I’m not whining on their behalf, I’m warning that this approach to taxation will not hit the intended target. Billionaires whose assets are mostly concentrated in stocks have no reason to make California their primary residence. They can live anywhere in the world and if forced to they will do so.
If you want an effective tax on tech billionaires you should find a way to tax an asset they can’t move: intellectual property. That’s where all tech billionaires ultimately derive their wealth. I personally am against IP altogether, but I’ll take an IP tax as a consolation prize.
It goes without saying that land value tax is another tax on assets that can’t be moved. I also want to see LVT tried.
Billionaires can already live anywhere and they continue to live in their chosen country. They continue to live where they live because they enjoy living there.

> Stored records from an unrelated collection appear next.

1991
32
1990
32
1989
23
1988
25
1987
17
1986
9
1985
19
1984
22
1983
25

Sure, and I’m glad you can derive satisfaction from the idea of chasing them out of California, but if that’s all you’re hoping for from tax laws then you’ve set the bar too low!
I’ve seen the “one person selling lots of stocks in an otherwise healthy company to raise cash tanks the market” claim repeated so many places as one of these “everyone knows this, it’s obvious” facts, and yet it never seems to play out that way to any meaningful degree. It’s one of the many Big Lies of capitalism that we’ve just been tricked into accepting.

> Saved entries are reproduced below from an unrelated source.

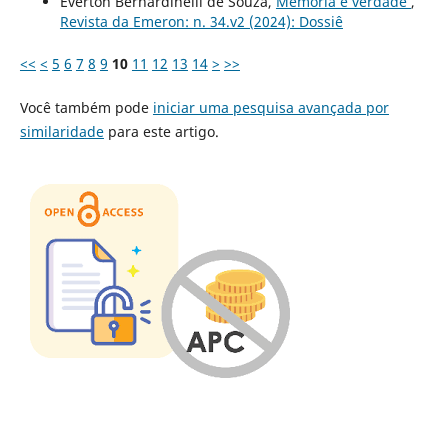
Everton Bernardinelli de Souza,
Memória e verdade
,
Revista da Emeron: n. 34.v2 (2024): Dossiê
<<
<
5
6
7
8
9
10
11
12
13
14
>
>>
Você também pode
iniciar uma pesquisa avançada por
similaridade
para este artigo.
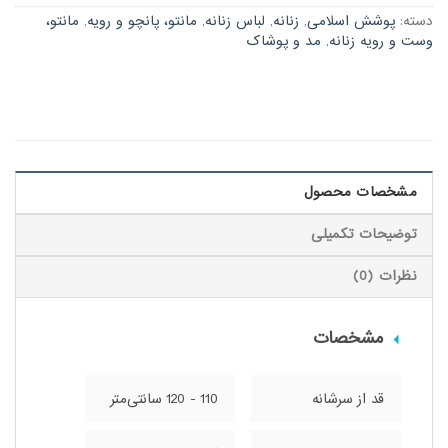
دسته:
پوشش اسلامی
,
زنانه
,
لباس زنانه
,
مانتو، پانچو و رویه
,
مانتو،
وست و رویه زنانه
,
مد و پوشاک
مشخصات محصول
توضیحات تکمیلی
نظرات (0)
مشخصات
قد از سرشانه
110 - 120 سانتی‌متر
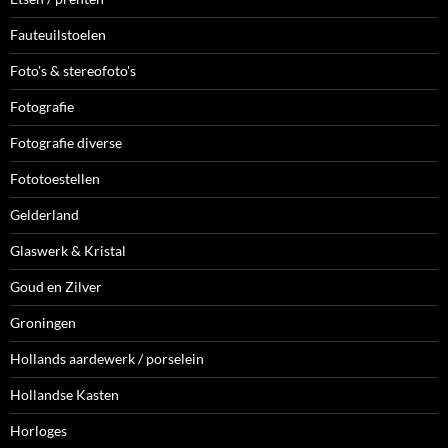
Fauteuilstoelen
Foto's & stereofoto's
Fotografie
Fotografie diverse
Fototoestellen
Gelderland
Glaswerk & Kristal
Goud en Zilver
Groningen
Hollands aardewerk / porselein
Hollandse Kasten
Horloges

You might occasionally see a minor one day dip of a few percent at worst, and even then they’re usually caused by some underlying issue unrelated to one person’s need for liquidity.

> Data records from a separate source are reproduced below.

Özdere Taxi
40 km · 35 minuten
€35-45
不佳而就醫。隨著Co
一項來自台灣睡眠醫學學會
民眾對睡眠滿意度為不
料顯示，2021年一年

I think it's that a large pool of stocks going up for sale with no context seems suspicious. Stocks are inherently a gamble on the future price will be higher than current price, so by selling you're withdrawing your bet which could be interpreted as you knowing that the bet won't pay off and that other ~~gamblers~~ owners paying attention might panic and try and sell too, which then could trigger a feedback loop. New buyers might see a bunch of people trying to sell and then think to themselves the bet isn't a good one and won't buy, making the current sellers reduce the price in the hopes of actually selling off and not left holding the bag
A lot of "could" and "might* in that scenario, and it does play out from time to time (see NFTs, 2008 housing market). It also won't play out if the reason for the sale is known and isn't based on lost faith of the bet
The taxes aren’t on one person though, they’re on everyone. Everyone looking to sell their stocks at tax time => price goes down because no one is looking to buy.
If their portfolios were properly diversified, you wouldn't see that effect on the overall market.
5% is a pretty high wealth tax, so I actually find this credible.
As rough as property tax can be, 5% would be crazy. Imagine being told you owe 25,000 dollars because Zillow shows houses near you selling for 500k...
I prefer the concept of stock secured loans counting as income.
the issue isnt being taxed...it's knowing with 100% certainty that your taxes are just going to pad the pockets of some rich fuck somewhere instead of back into the public good (like taxes are supposedly for), something that's true under both dems and republicans, dems just atleast put on a believable veneer
there's a dozen different ways to grab the $ back from these motherfuckers, the biggest issue there is the US's halfassed federal system gives em 50 different ways to weasle out and ratfuck safely from somewhere else.
I mean I'm middle class and could afford this... sure I wouldn't be happy about it but the idea that it would be so onerous on literal billionaires seems absurd.
Did you just swallow the hook and line, or the sinker too?